***** Exercise materials
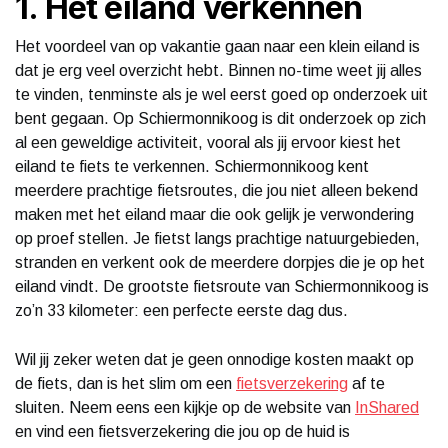
1. Het eiland verkennen
Het voordeel van op vakantie gaan naar een klein eiland is
dat je erg veel overzicht hebt. Binnen no-time weet jij alles
te vinden, tenminste als je wel eerst goed op onderzoek uit
bent gegaan. Op Schiermonnikoog is dit onderzoek op zich
al een geweldige activiteit, vooral als jij ervoor kiest het
eiland te fiets te verkennen. Schiermonnikoog kent
meerdere prachtige fietsroutes, die jou niet alleen bekend
maken met het eiland maar die ook gelijk je verwondering
op proef stellen. Je fietst langs prachtige natuurgebieden,
stranden en verkent ook de meerdere dorpjes die je op het
eiland vindt. De grootste fietsroute van Schiermonnikoog is
zo’n 33 kilometer: een perfecte eerste dag dus.
Wil jij zeker weten dat je geen onnodige kosten maakt op
de fiets, dan is het slim om een
fietsverzekering
af te
sluiten. Neem eens een kijkje op de website van
InShared
en vind een fietsverzekering die jou op de huid is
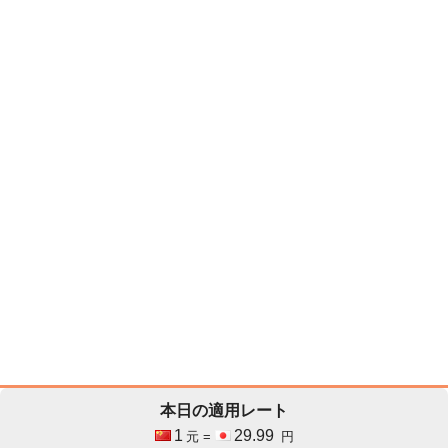
本日の適用レート
1
29.99
元 =
円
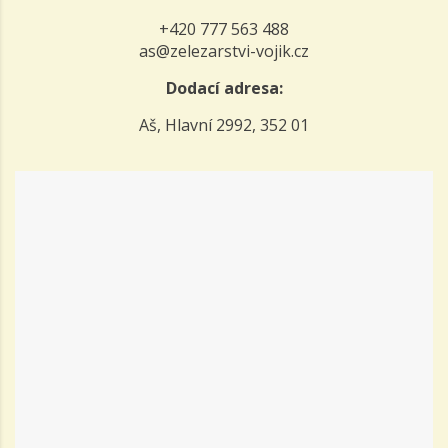
+420 777 563 488
as@zelezarstvi-vojik.cz
Dodací adresa:
Aš, Hlavní 2992, 352 01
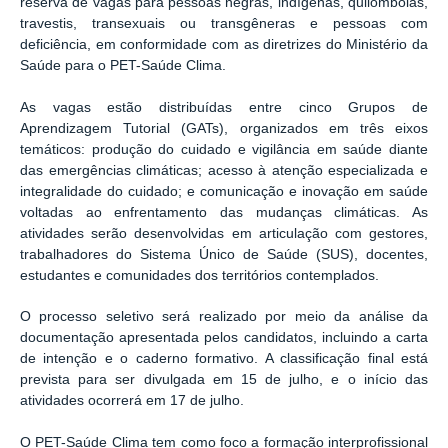
reserva de vagas para pessoas negras, indígenas, quilombolas,
travestis, transexuais ou transgêneras e pessoas com
deficiência, em conformidade com as diretrizes do Ministério da
Saúde para o PET-Saúde Clima.
As vagas estão distribuídas entre cinco Grupos de
Aprendizagem Tutorial (GATs), organizados em três eixos
temáticos: produção do cuidado e vigilância em saúde diante
das emergências climáticas; acesso à atenção especializada e
integralidade do cuidado; e comunicação e inovação em saúde
voltadas ao enfrentamento das mudanças climáticas. As
atividades serão desenvolvidas em articulação com gestores,
trabalhadores do Sistema Único de Saúde (SUS), docentes,
estudantes e comunidades dos territórios contemplados.
O processo seletivo será realizado por meio da análise da
documentação apresentada pelos candidatos, incluindo a carta
de intenção e o caderno formativo. A classificação final está
prevista para ser divulgada em 15 de julho, e o início das
atividades ocorrerá em 17 de julho.
O PET-Saúde Clima tem como foco a formação interprofissional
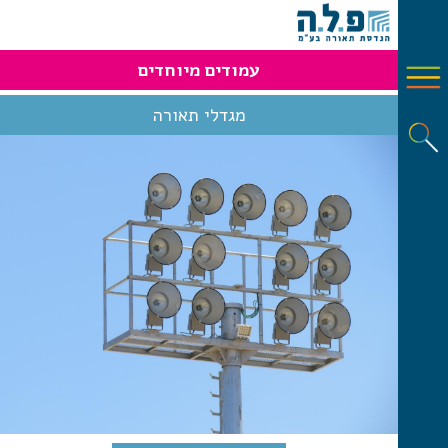
עמודים מיוחדים
מגדלי תאורה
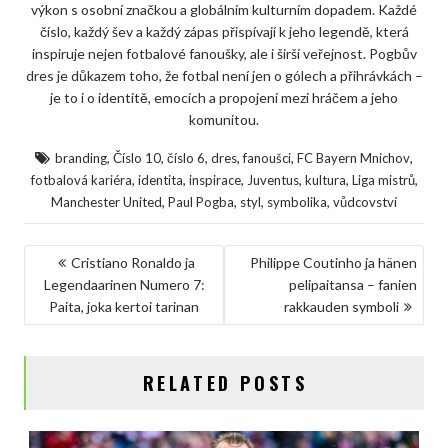
výkon s osobní značkou a globálním kulturním dopadem. Každé
číslo, každý šev a každý zápas přispívají k jeho legendě, která
inspiruje nejen fotbalové fanoušky, ale i širší veřejnost. Pogbův
dres je důkazem toho, že fotbal není jen o gólech a přihrávkách –
je to i o identitě, emocích a propojení mezi hráčem a jeho
komunitou.
,
,
,
,
,
,
branding
Číslo 10
číslo 6
dres
fanoušci
FC Bayern Mnichov
,
,
,
,
,
,
fotbalová kariéra
identita
inspirace
Juventus
kultura
Liga mistrů
,
,
,
,
Manchester United
Paul Pogba
styl
symbolika
vůdcovství
NAVIGACE
Cristiano Ronaldo ja
Philippe Coutinho ja hänen
Legendaarinen Numero 7:
pelipaitansa – fanien
PRO
Paita, joka kertoi tarinan
rakkauden symboli
PŘÍSPĚVEK
RELATED POSTS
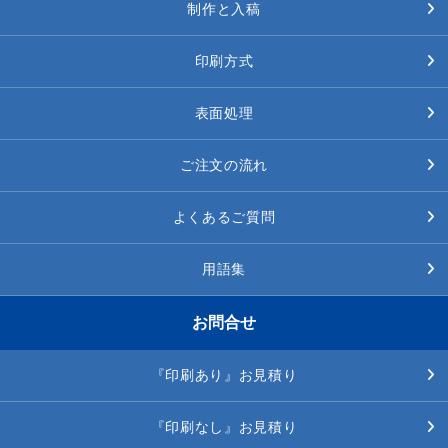
制作と入稿
印刷方式
表面処理
ご注文の流れ
よくあるご質問
用語集
お問合せ
『印刷あり』お見積り
『印刷なし』お見積り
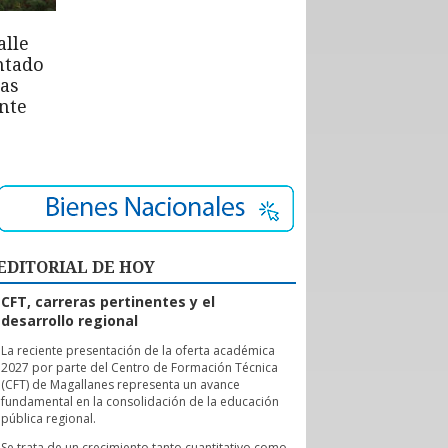
alle
ntado
las
nte
EDITORIAL DE HOY
CFT, carreras pertinentes y el
desarrollo regional
L
a reciente presentación de la oferta académica
2027 por parte del Centro de Formación Técnica
(CFT) de Magallanes representa un avance
fundamental en la consolidación de la educación
pública regional.
Se trata de un crecimiento tanto cuantitativo como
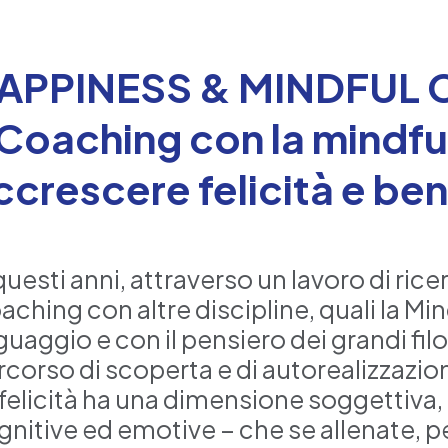
APPINESS & MINDFUL 
l Coaching con la mindfu
ccrescere felicità e be
questi anni, attraverso un lavoro di ri
ching con altre discipline, quali la Min
guaggio e con il pensiero dei grandi filos
corso di scoperta e di autorealizzazione
 felicità ha una dimensione soggettiva,
gnitive ed emotive – che se allenate, 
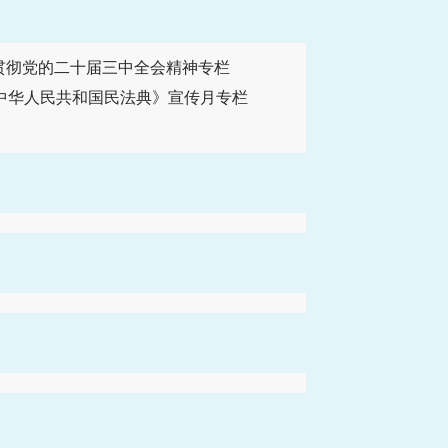
贯彻党的二十届三中全会精神专栏
中华人民共和国民法典》宣传月专栏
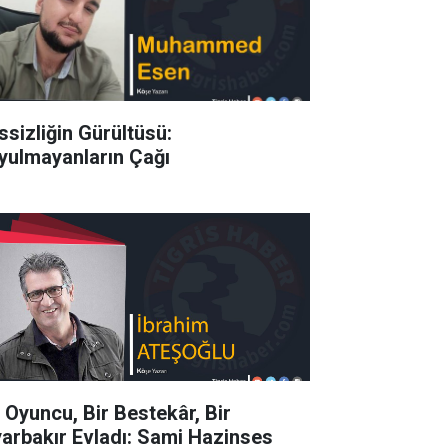
ssizliğin Gürültüsü:
yulmayanların Çağı
r Oyuncu, Bir Bestekâr, Bir
yarbakır Evladı: Sami Hazinses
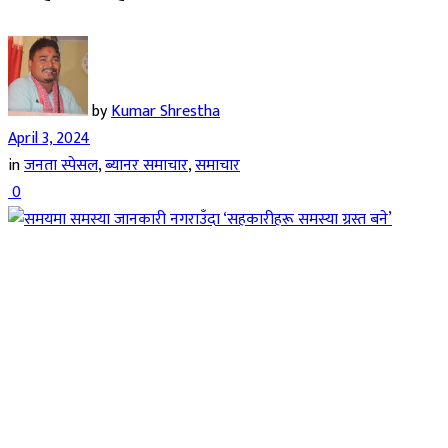
by
Kumar Shrestha
April 3, 2024
in
जनता स्पेसल
,
ब्यानर समाचार
,
समाचार
0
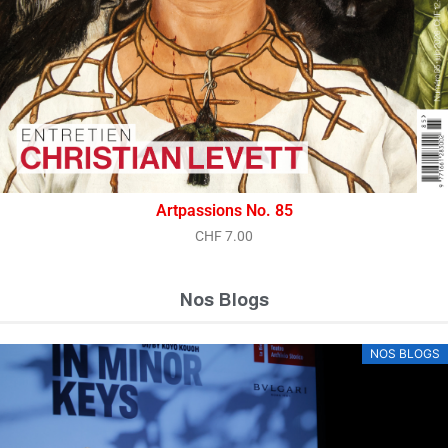
Artpassions No. 85
CHF
7.00
Nos Blogs
NOS BLOGS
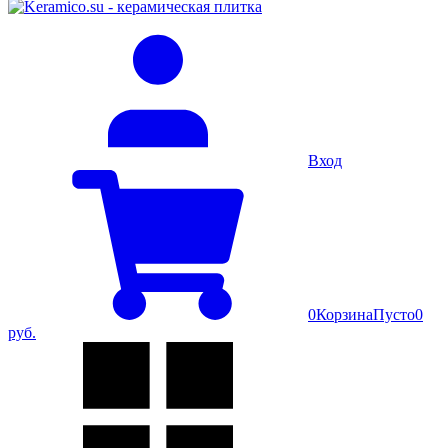
Вход
0
Корзина
Пусто
0
руб.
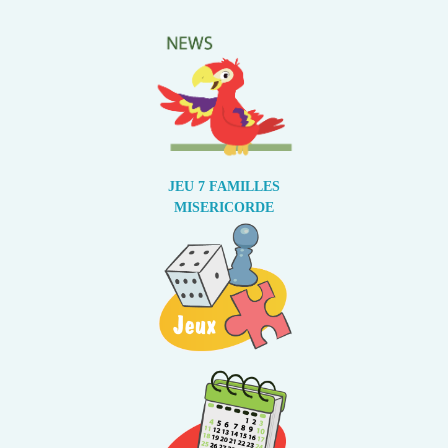
JEU 7 FAMILLES
MISERICORDE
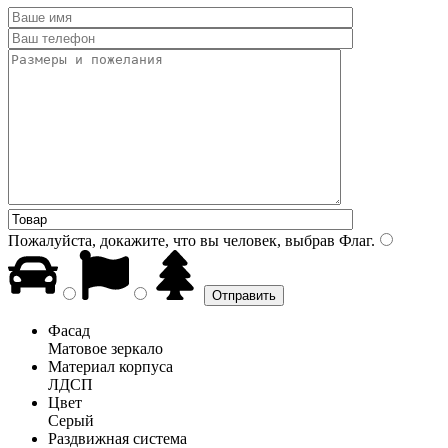
Пожалуйста, докажите, что вы человек, выбрав
Флаг
.
Фасад
Матовое зеркало
Материал корпуса
ЛДСП
Цвет
Серый
Раздвижная система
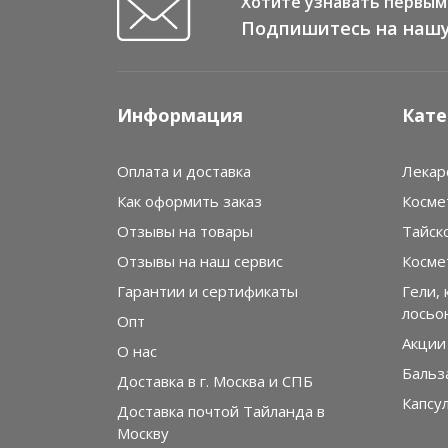
Хотите узнавать первым 
Подпишитесь на нашу
Информация
Кате
Оплата и доставка
Лекар
Как оформить заказ
Косме
Отзывы на товары
Тайск
Отзывы на наш сервис
Косме
Гарантии и сертификаты
Гели, 
лосьо
Опт
Акции
О нас
Бальз
Доставка в г. Москва и СПБ
Капсу
Доставка почтой Тайланда в
Москву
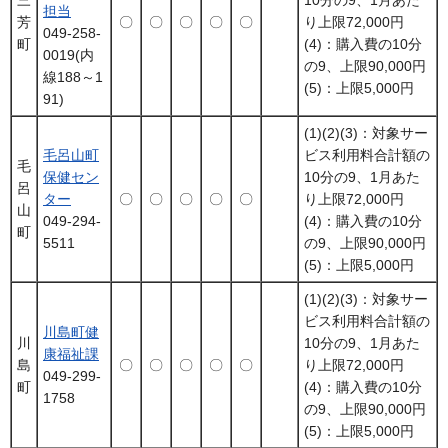
担当
芳
〇
〇
〇
〇
〇
り上限72,000円
049-258-
町
(4)：購入費の10分
0019(内
の9、上限90,000円
線188～1
(5)：上限5,000円
91)
(1)(2)(3)：対象サー
毛呂山町
ビス利用料合計額の
毛
保健セン
10分の9、1月あた
呂
ター
〇
〇
〇
〇
〇
り上限72,000円
山
049-294-
(4)：購入費の10分
町
5511
の9、上限90,000円
(5)：上限5,000円
(1)(2)(3)：対象サー
ビス利用料合計額の
川島町健
川
10分の9、1月あた
康福祉課
島
〇
〇
〇
〇
〇
り上限72,000円
049-299-
町
(4)：購入費の10分
1758
の9、上限90,000円
(5)：上限5,000円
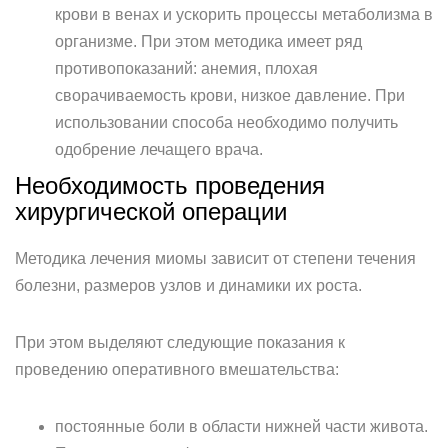
крови в венах и ускорить процессы метаболизма в
организме. При этом методика имеет ряд
противопоказаний: анемия, плохая
сворачиваемость крови, низкое давление. При
использовании способа необходимо получить
одобрение лечащего врача.
Необходимость проведения
хирургической операции
Методика лечения миомы зависит от степени течения
болезни, размеров узлов и динамики их роста.
При этом выделяют следующие показания к
проведению оперативного вмешательства:
постоянные боли в области нижней части живота.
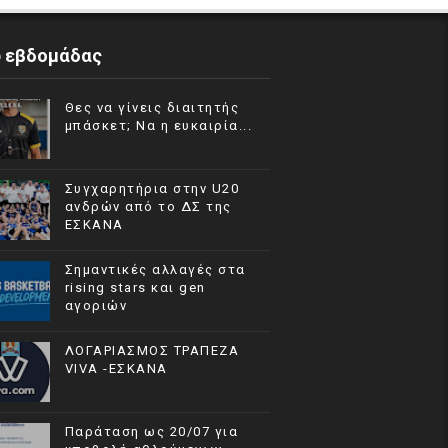
p εβδομάδας
Θες να γίνεις διαιτητής
μπάσκετ; Να η ευκαιρία...
Συγχαρητήρια στην U20
ανδρών από το ΔΣ της
ΕΣΚΑΝΑ
Σημαντικές αλλαγές στα
rising stars και gen
αγοριών
ΛΟΓΑΡΙΑΣΜΟΣ ΤΡΑΠΕΖΑ
VIVA -ΕΣΚΑΝΑ
Παράταση ως 20/07 για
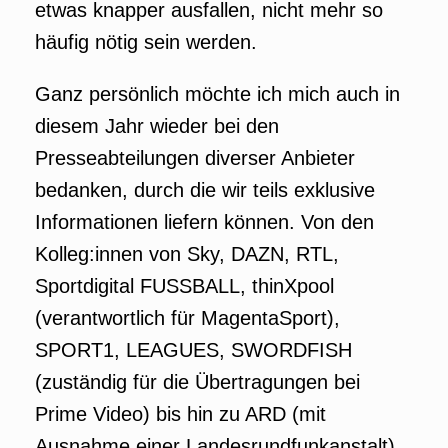
etwas knapper ausfallen, nicht mehr so
häufig nötig sein werden.
Ganz persönlich möchte ich mich auch in
diesem Jahr wieder bei den
Presseabteilungen diverser Anbieter
bedanken, durch die wir teils exklusive
Informationen liefern können. Von den
Kolleg:innen von Sky, DAZN, RTL,
Sportdigital FUSSBALL, thinXpool
(verantwortlich für MagentaSport),
SPORT1, LEAGUES, SWORDFISH
(zuständig für die Übertragungen bei
Prime Video) bis hin zu ARD (mit
Ausnahme einer Landesrundfunkanstalt)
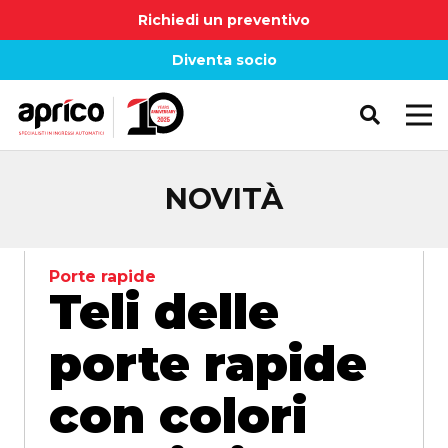
Richiedi un preventivo
Diventa socio
NOVITÀ
Porte rapide
Teli delle
porte rapide
con colori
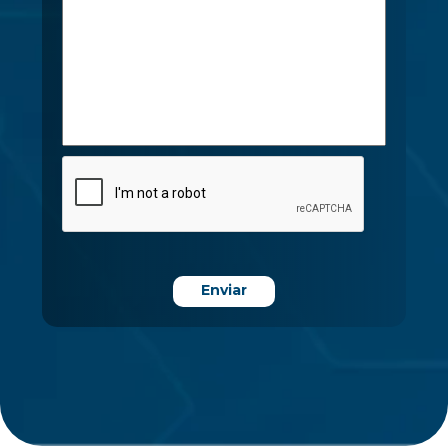
Enviar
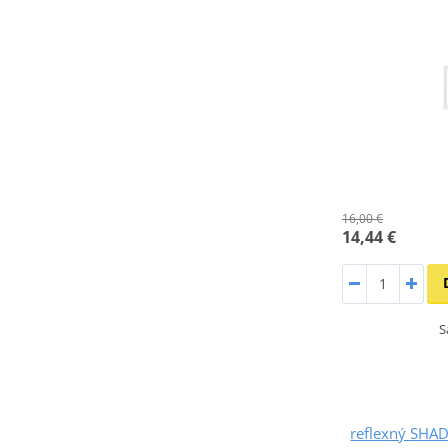
16,00 €
14,44 €
S
reflexný SHA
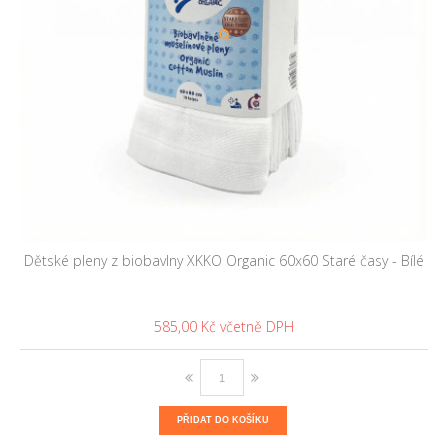
Dětské pleny z biobavlny XKKO Organic 60x60 Staré časy - Bílé
585,00 Kč
PŘIDAT DO KOŠÍKU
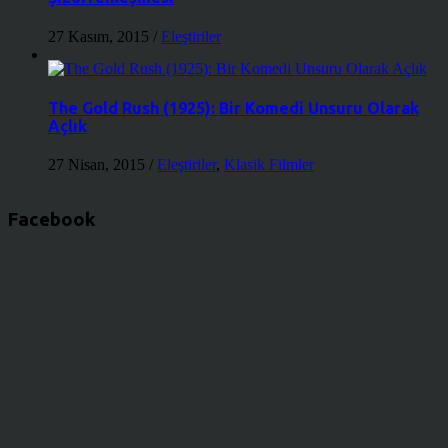
27 Kasım, 2015
/
Eleştiriler
The Gold Rush (1925): Bir Komedi Unsuru Olarak
Açlık
27 Nisan, 2015
/
Eleştiriler
,
Klasik Filmler
Facebook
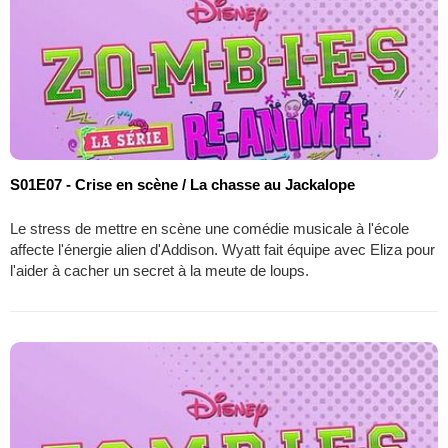
S01E07 - Crise en scène / La chasse au Jackalope
Le stress de mettre en scène une comédie musicale à l'école
affecte l'énergie alien d'Addison. Wyatt fait équipe avec Eliza pour
l'aider à cacher un secret à la meute de loups.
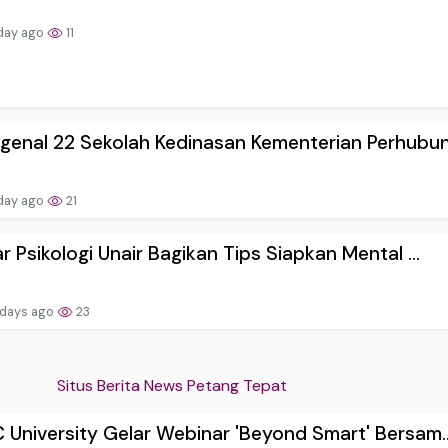
day ago
11
enal 22 Sekolah Kedinasan Kementerian Perhubun.
day ago
21
r Psikologi Unair Bagikan Tips Siapkan Mental ...
 days ago
23
Situs Berita News Petang Tepat
University Gelar Webinar 'Beyond Smart' Bersam..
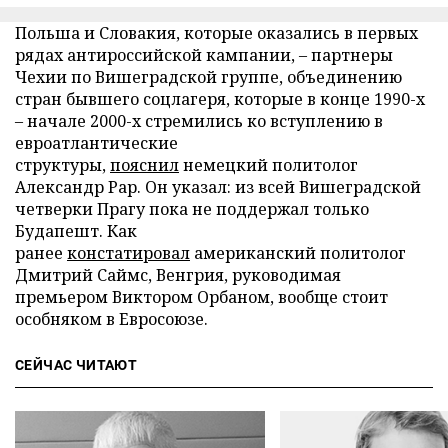
Польша и Словакия, которые оказались в первых
рядах антироссийской кампании, – партнеры
Чехии по Вишеградской группе, объединению
стран бывшего соцлагеря, которые в конце 1990-х
– начале 2000-х стремились ко вступлению в
евроатлантические
структуры,
пояснил
немецкий политолог
Александр Рар. Он указал: из всей Вишеградской
четверки Прагу пока не поддержал только
Будапешт. Как
ранее
констатировал
американский политолог
Дмитрий Саймс, Венгрия, руководимая
премьером Виктором Орбаном, вообще стоит
особняком в Евросоюзе.
СЕЙЧАС ЧИТАЮТ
**********
Return each line of the records above in which the word "которые" occurs.

Польша и Словакия, которые оказались в первых
стран бывшего соцлагеря, которые в конце 1990-х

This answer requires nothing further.